In this study, comorbidities such as hypertension, diabetes, and coronary artery disease were not identified as significant predictors of the presence of small bowel lesions as identified by CE, although the prevalence of these comorbidities was higher in the CKD patient group. On the other hand, past history of blood transfusion was identified as an independent predictor of the presence of vascular lesions, and history of LDA use was identified as a predictor of the presence of erosive/ulcerated lesions in the CKD patients. The occurrence of IDA in CKD patients could be explained by blood losses during HD, use of erythropoiesis-stimulating agents, and gastrointestinal bleeding. Although most patients can be managed by appropriate iron replacement, some need blood transfusion because of a progressive drop of the blood hemoglobin level [27]. Our results indicate that small bowel angioectasia may be associated with the development of IDA. LDA is widely used for primary and secondary prevention of cardiovascular disease [28], and the use of this drug is well known to be associated with an increased incidence of bleeding from gastroduodenal ulcers [29]. On the other hand, LDA has long been regarded as being safe for the gastrointestinal tract beyond the duodenum because of its rapid absorption and lack of enterohepatic circulation [30]. However, recently, an increased incidence of small bowel injury and enteropathy has been reported in patients with a history of LDA use [31, 32]. In patients with OGIB, while the bleeding often stops spontaneously, rebleeding is seen in about 40% of cases, being even life-threatening in some [33]. Specific endoscopic treatments such as argon plasma coagulation and clipping cannot only stop active bleeding, but could also decrease the risk of future rebleeding; therefore, proactive CE examination for identification of the source of OGIB in CKD patients with these risk factors is clinically meaningful.

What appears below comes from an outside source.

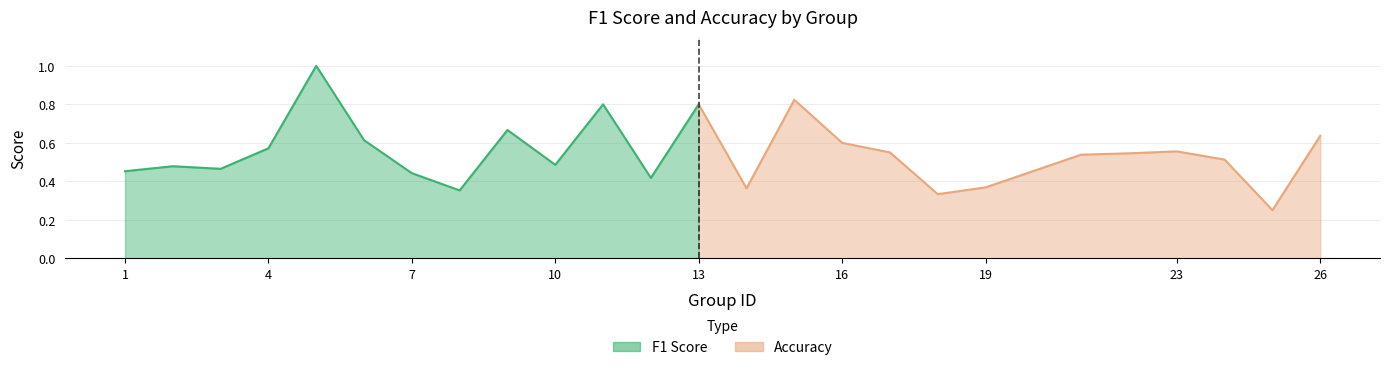

What are all the series names shown in the legend?

f1, accuracy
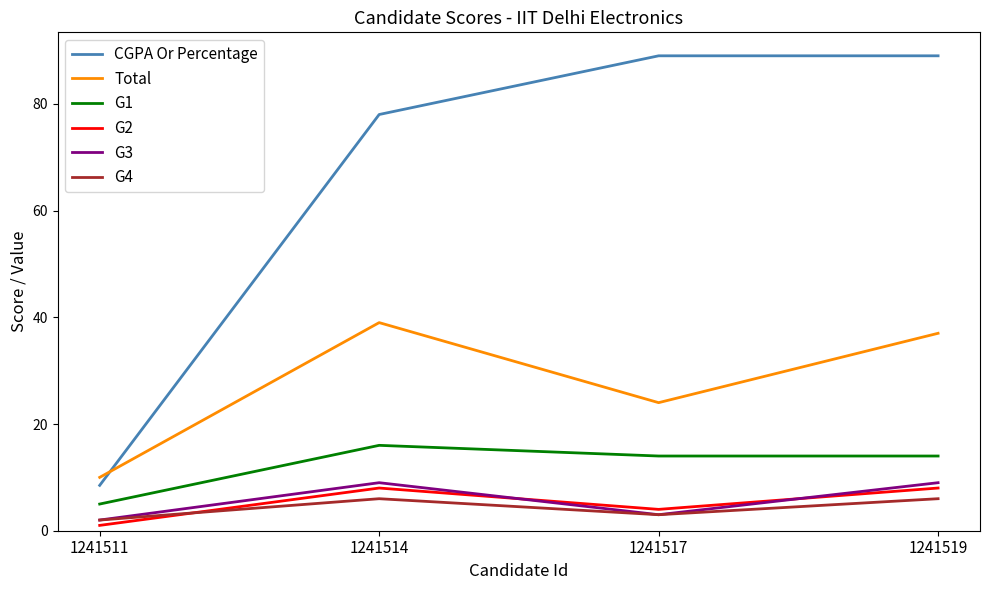

True or false: G1 has a value of 16.0 at 1241514.

True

Although our present study was a relatively large cross-sectional cohort study focusing on the characteristics of small bowel lesions in patients with CKD, it had some limitations. Firstly, our study was based on retrospective data. Although we enrolled all consecutive CKD patients with OGIB who underwent CE and selected age- and sex-matched control OGIB patients in whom the diagnostic yield of CE was consistent with most previous reports [12, 19–23], selection bias could not be avoided. Secondly, it was difficult to completely rule out all the potential causes of IDA. In addition, the anemia could have been directly associated with the CKD rather than the OGIB. Many advanced CKD patients have anemia, both associated with reduced production of erythropoietin and with iron deficiency. Therefore, it would have been difficult to prove that the anemia truly resulted from the OGIB.

5. Conclusions

We demonstrated that small bowel vascular lesions were found at a higher incidence in CKD patients than in non-CKD patients. In addition, past history of blood transfusion was identified as an independent predictor of the presence of vascular lesions, and history of LDA use was identified as an independent predictor of the presence of erosive/ulcerated lesions. It is worthy of note that this tendency was observed not only in HD patients, but also in non-HD patients. Therefore, proactive CE examination would be clinically meaningful for identification of the source of OGIB in CKD patients, especially in those with a history of recent blood transfusion and/or LDA use.